Alors, il se passe ce qui devait se passer : les meilleurs des disciples de Jean le quittent, pour aller voir Jésus et s’attacher à lui. C’est une scène bouleversante, la scène des premiers disciples qui s’attachent à Jésus, et cette parole qu’ils lui disent, que saint Jean a bien gardée dans son esprit. Tout ce passage de l’Évangile de saint Jean est arraché à son cœur, ce sont des souvenirs intimes, il se souvient du jour et de l’heure, c’était sur le soir :
« Jean se tenait encore là, ainsi que deux de ses disciples, et attachant son regard sur Jésus qui passait, il dit : “ Voici l’Agneau de Dieu ”, et les deux disciples entendirent ce qu’il disait et suivirent Jésus. »
Puis, en présence de Jésus, saint Jean-Baptiste rend ce beau témoignage : « Il n’appartient pas à l’homme de prendre ce qui ne lui est pas donné du Ciel. Vous-mêmes me rendez témoignage que j’ai dit : “ Je ne suis pas le Christ, mais j’ai été envoyé devant Celui-là ”. Celui qui a l’épouse est l’époux. Mais l’ami de l’époux qui se tient là et qui l’entend, éprouve la joie la plus vive, à cause de la joie de l’époux. C’est bien là ma joie qui est à son comble, il faut que Celui-là croisse et que moi je diminue. »

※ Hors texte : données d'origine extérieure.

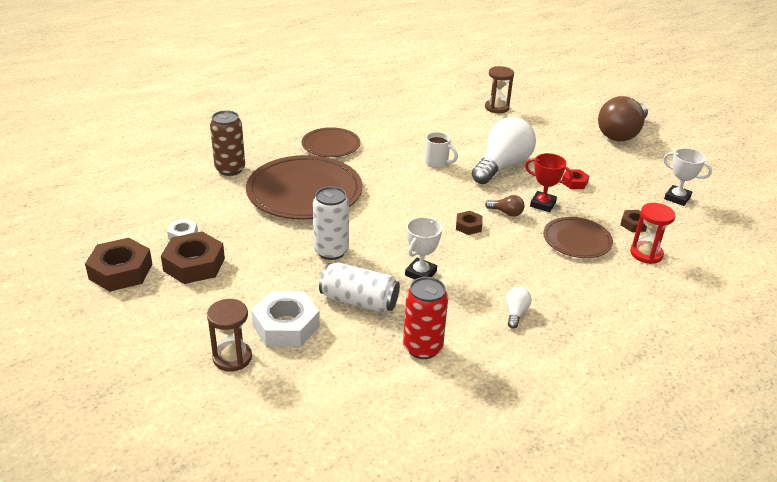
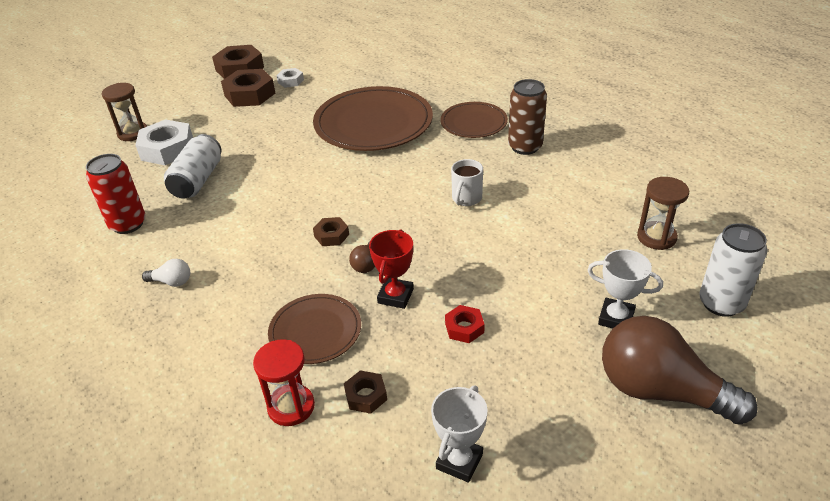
camera: 85 degrees right, 5 degrees up
brown can [210,110,245,176] -> brown can moved to [508,79,547,155]
white can [313,186,349,260] -> white can moved to [699,223,767,317]
white trophy [405,217,442,279] -> white trophy moved to [587,249,663,328]
white light bulb [472,117,536,184] -> none

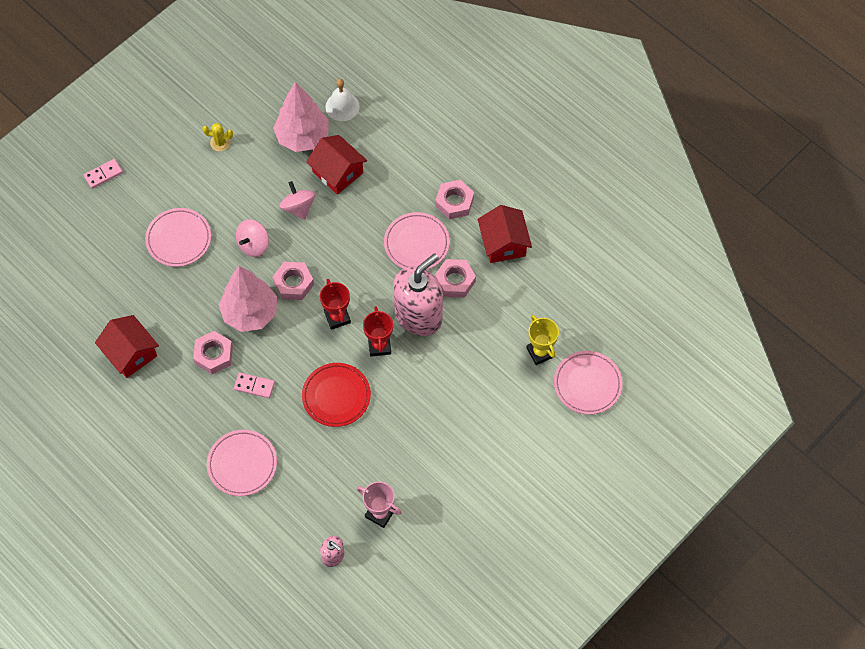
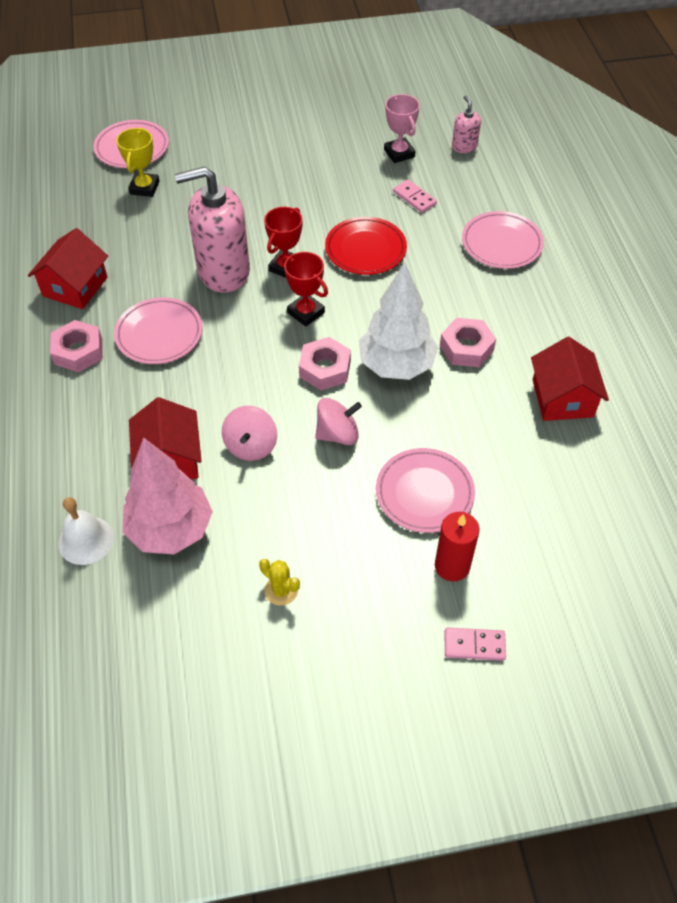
camera: 145 degrees left, 10 degrees down
pink tree [219,266,277,332] -> white tree [359,262,438,380]
pink domino [234,372,275,398] -> pink domino moved to [393,180,437,213]
red trophy [320,279,351,330] -> red trophy turned 60 degrees counterclockwise [282,252,328,327]
pink nut [435,259,476,298] -> none
none -> red candle [435,512,480,581]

Quand on situe cette scène dans son contexte psychologique, quand on la revit, elle a quelque chose d’admirable ! Ce Précurseur qui a été si grand, de son propre gré s’efface, et il consent à voir les gens venir moins nombreux vers lui. Et les gens se détacheront peu à peu de lui, le laissant dans sa solitude tout heureux d’avoir contribué à la joie de l’Époux, parce qu’il sait que, là-bas commence l’Évangile. Que tout cela est beau ! Que l’âme de ce Précurseur du Messie est belle !
En conclusion, nous garderons de ce chapitre de saint Jean une impression absolument ineffable de douceur, d’amitié très tendre, d’égards mutuels entre Jean-Baptiste et Jésus, entre Jésus et Jean-Baptiste, d’admiration infinie des premiers Apôtres pour Jésus dont ils devinent qu’il est le Sauveur.
Abbé Georges de Nantes
Extraits de la retraite Conférences sur l'Évangile (S 9)
et de Bible, Archéologie, Histoire, t. 3, p. 169.